Neues von der Ridhwan-Stiftung

Erste Diamond Approach Gruppen unter dem Dach der Stiftung 

Nächstes Jahr ist es soweit. Die deutsche Ridhwan-Stiftung beginnt gemäß ihrem Stiftungszweck selbst als Veranstalter von Diamond Approach Gruppen aufzutreten. Geplant ist, dass sowohl bestehende fortlaufende Gruppen wie RAD1 als auch die neue sich für 2022 formierende fortlaufende Gruppe unter der Schirmherrschaft der Stiftung stattfinden.

Für die in 2022 geplante neue deutschsprachige fortlaufende Gruppe finden zur Zeit Einführungswochenenden unter dem Titel „Forschungsreise ins innere Universum“ statt. Wer daran interessiert ist oder die Seminare weiterempfehlen möchte: die nächsten Termine sind im September und im November.

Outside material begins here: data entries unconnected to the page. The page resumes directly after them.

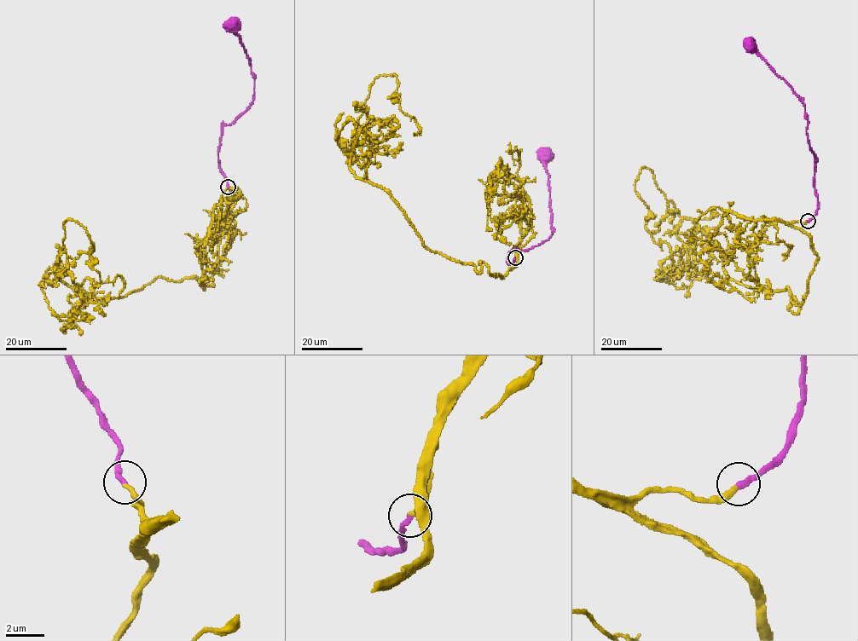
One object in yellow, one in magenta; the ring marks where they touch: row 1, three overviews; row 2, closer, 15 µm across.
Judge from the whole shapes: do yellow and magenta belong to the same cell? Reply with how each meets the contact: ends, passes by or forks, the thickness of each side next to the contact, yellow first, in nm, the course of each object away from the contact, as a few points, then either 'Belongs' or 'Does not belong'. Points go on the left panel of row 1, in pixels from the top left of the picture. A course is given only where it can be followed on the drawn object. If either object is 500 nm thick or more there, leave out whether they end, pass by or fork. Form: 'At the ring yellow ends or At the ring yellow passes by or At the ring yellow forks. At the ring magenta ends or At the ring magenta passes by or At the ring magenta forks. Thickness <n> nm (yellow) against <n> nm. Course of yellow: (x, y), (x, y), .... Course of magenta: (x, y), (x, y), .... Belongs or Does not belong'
At the ring yellow ends. At the ring magenta ends. Thickness 280 nm (yellow) against 280 nm. Course of yellow: (228, 187), (205, 288), (79, 295), (60, 280), (63, 222), (119, 296). Course of magenta: (228, 187), (219, 166), (222, 127), (230, 124), (248, 106), (253, 94), (250, 60), (232, 26). Belongs

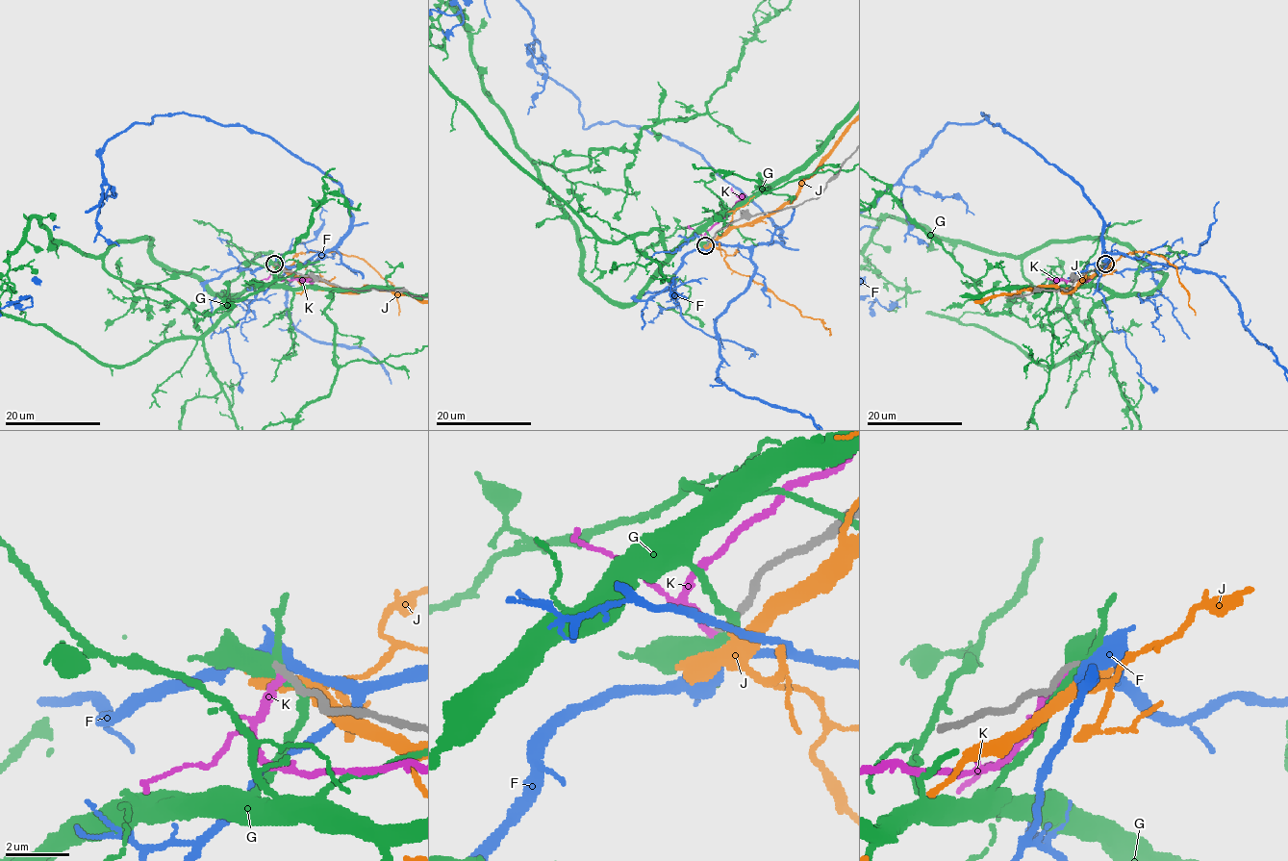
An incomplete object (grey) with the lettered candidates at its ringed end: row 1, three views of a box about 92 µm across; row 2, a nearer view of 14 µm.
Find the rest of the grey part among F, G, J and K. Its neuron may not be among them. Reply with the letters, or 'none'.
none

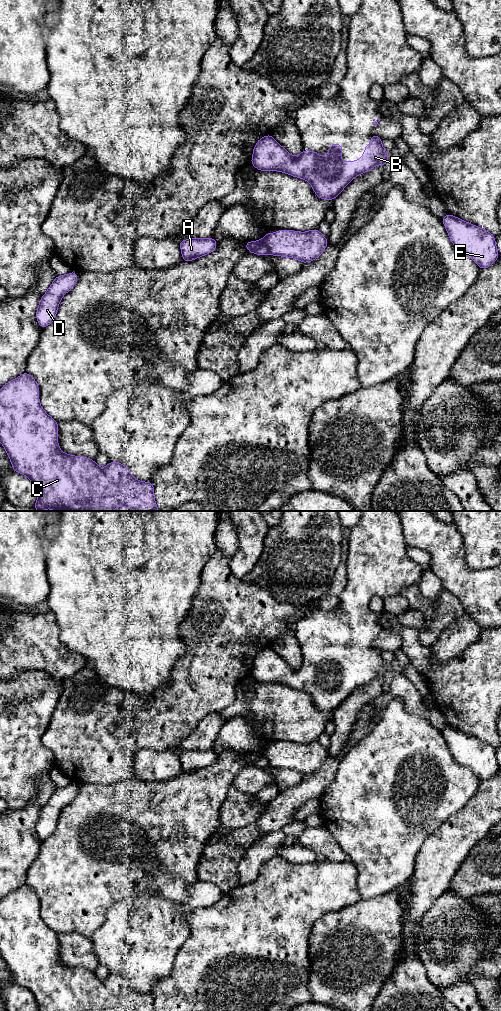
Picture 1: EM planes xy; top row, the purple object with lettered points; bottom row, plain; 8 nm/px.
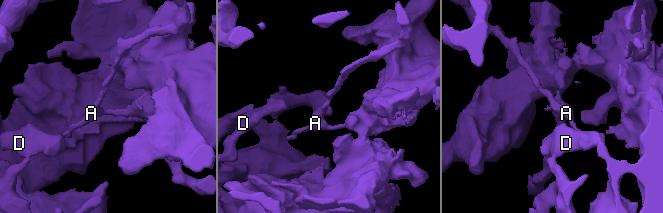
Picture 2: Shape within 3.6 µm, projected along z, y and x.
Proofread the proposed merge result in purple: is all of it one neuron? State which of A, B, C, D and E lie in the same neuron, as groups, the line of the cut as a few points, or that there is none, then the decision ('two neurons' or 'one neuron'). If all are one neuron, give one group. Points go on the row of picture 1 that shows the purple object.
groups A / B C D E; cut xy (262, 239), (268, 252); two neurons

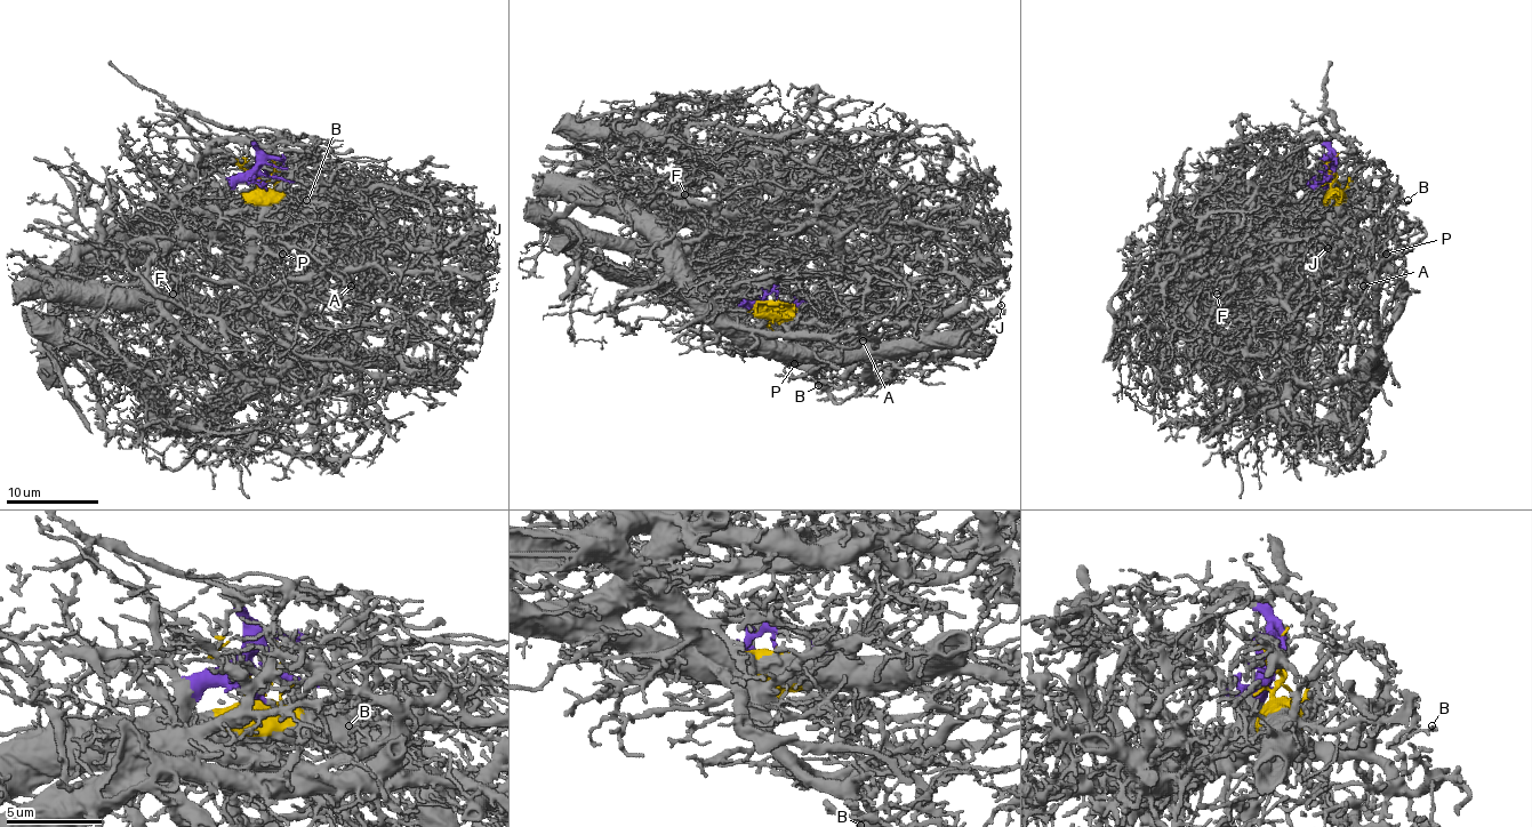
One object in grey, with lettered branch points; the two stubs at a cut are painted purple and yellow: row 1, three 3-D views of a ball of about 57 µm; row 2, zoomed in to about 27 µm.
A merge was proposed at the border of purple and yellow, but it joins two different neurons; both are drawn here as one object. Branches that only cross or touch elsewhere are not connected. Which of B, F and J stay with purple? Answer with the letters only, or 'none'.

Mehr Bücher von Hameed auf Deutsch!

Es gibt leider nicht viele Bücher von Hameed auf Deutsch und bei manchen wird Kritik laut, was die Qualität der Übersetzungen betrifft. Die Stiftung möchte sich hier engagieren und qualitativ hochwertige Bücherübersetzungen unterstützen. Derzeit laufen Gespräche mit dem Verlag von Hameed über mögliche Projekte. Wer solche Projekte finanziell unterstützen möchte, vielleicht selbst übersetzt oder gerne als Lektor mithelfen möchte, ist herzlich eingeladen, sich bei uns per E-mail unter zu melden.

Sounding Board

Nach einem Jahr kreativer Arbeit im Untersützerkreis der Ridhwan-Stiftung hatten wir so ein bisschen das Gefühl, im eigenen Saft zu schmoren. Inspiration durch die Resonanz aus der deutschsprachigen Ridhwan-Community ist höchst willkommen. Am 13. Juli fand ein erster Kreativworkshop mit Teilnehmern aus verschiedenen Diamond Aproach Gruppen statt. Es gab viele wertvolle Anregungen zur weiteren Entwicklung der Stiftung, z.B. die Durchführung von Sommercamps mit deutschen Lehrern, mehr Möglichkeiten zum Austausch zwischen Studenten, verstärkte Zusammenarbeit mit dem Student Body Committee. Die Möglichkeit, in Deutschland bzw. Europa ein Zentrum der Ridhwan Arbeit analog dem Zentrum in Berkeley entstehen zu lassen, wurde ausführlich diskutiert.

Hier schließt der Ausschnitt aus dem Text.